B2B teams selling into multiple regions must manage CAN-SPAM alongside stricter opt-in regimes like GDPR and CASL. Confusing these frameworks can lead either to under-compliance in some jurisdictions or overly restrictive global rules that unnecessarily limit US-legal B2B outreach.

Questions, answered

CAN-SPAM FAQs

The short version is on the surface. Open any question to go deeper.
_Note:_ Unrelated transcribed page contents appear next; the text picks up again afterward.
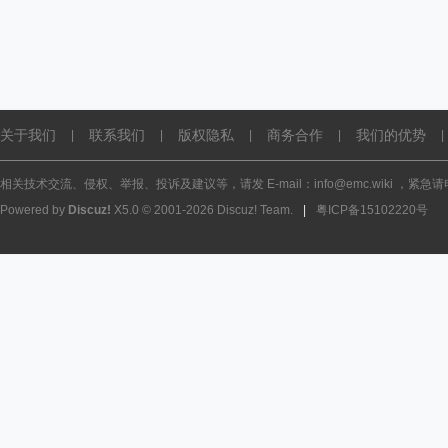
关于我们
联系我们
版权隐私
商务合作
我们的优势
|
|
|
|
|
相关技术交流、侵权、举报、投诉及建议等，请发 E-mail：info@emc.wiki ，紧急请电话
Powered by
Discuz!
X5.0
© 2001-2026
Discuz! Team
.
|
粤ICP备15102220号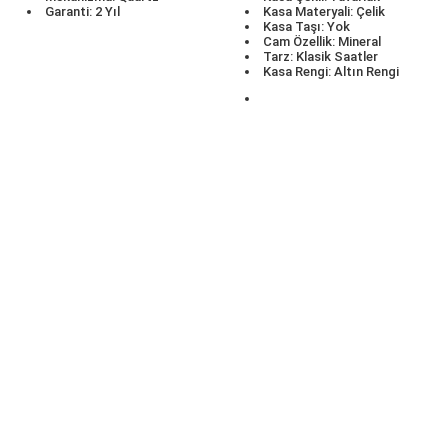
Garanti: 2 Yıl
Kasa Materyali: Çelik
Kasa Taşı: Yok
Cam Özellik: Mineral
Tarz: Klasik Saatler
Kasa Rengi: Altın Rengi
KURUMSAL
ALIŞVERİŞ
Yeni Üyelik
İletişim
Üye Girişi
İletişim Formu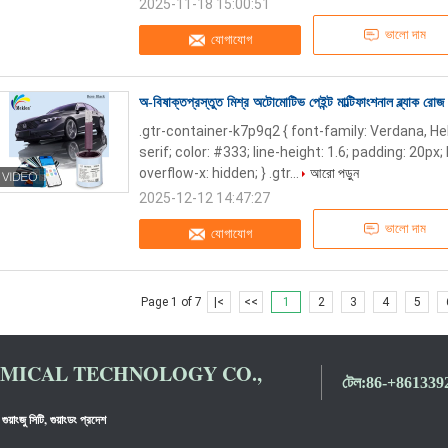
2025-11-18 15:00:51
ভালো দাম
যোগাযোগ
অ-বিষাক্তপ্রস্তুত মিশ্র অটোমোটিভ পেইন্ট মাল্টিফাংশনাল ব্ল্যাক রোজ 
.gtr-container-k7p9q2 { font-family: Verdana, He
serif; color: #333; line-height: 1.6; padding: 20p
overflow-x: hidden; } .gtr...
আরো পড়ুন
2025-12-12 14:47:27
ভালো দাম
যোগাযোগ
Page 1 of 7
|<
<<
1
2
3
4
5
ICAL TECHNOLOGY CO.,
টেল:
86-+861339
গুয়াংজু সিটি, গুয়াংডং প্রদেশ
Yes. CAN-SPAM is an opt-out regime, meaning you may send unsolicited commercial emails to US business contacts as long as you follow its rules: truthful header and subject information, clear identification of marketing content, a working unsubscribe mechanism, prompt honoring of opt-outs, and inclusion of a physical postal address. Other countries may require opt-in, so adjust your strategy by region.
If the primary purpose of an SDR's email is to promote a product, service, or meeting, it is a commercial email and must comply with CAN-SPAM, even if it looks like a personal message. Including a clear, easy unsubscribe link and your company's physical address in every prospecting email is the safest, most scalable approach.
For US law, prior opt-in is not required for commercial email; CAN-SPAM requires that you provide recipients with the right and a mechanism to opt out of future messages. However, consent-based lists usually deliver better engagement and fewer complaints, and they may be mandatory under other laws like GDPR or CASL for non-US recipients.
Your company remains responsible, even if a third party sends emails on your behalf. Regulators can hold both the sender and the party that procures the sending accountable, so you must ensure contracts, templates, suppression lists, and processes used by agencies or outsourced SDR teams meet CAN-SPAM standards.
Each non-compliant email can trigger a civil penalty that, after inflation adjustments, can exceed fifty thousand dollars per message, and there is no overall cap on total fines. In egregious cases involving fraud or aggravated violations, additional civil or even criminal penalties may apply, making diligent compliance essential for high-volume B2B senders.
While deliverability is technically governed by mailbox provider algorithms rather than law, CAN-SPAM-compliant practices reduce spam complaints and improve perceived legitimacy, both of which feed into reputation-based filtering. When combined with proper authentication and clean lists, compliance supports stronger inbox placement and more reliable performance from SDR sequences.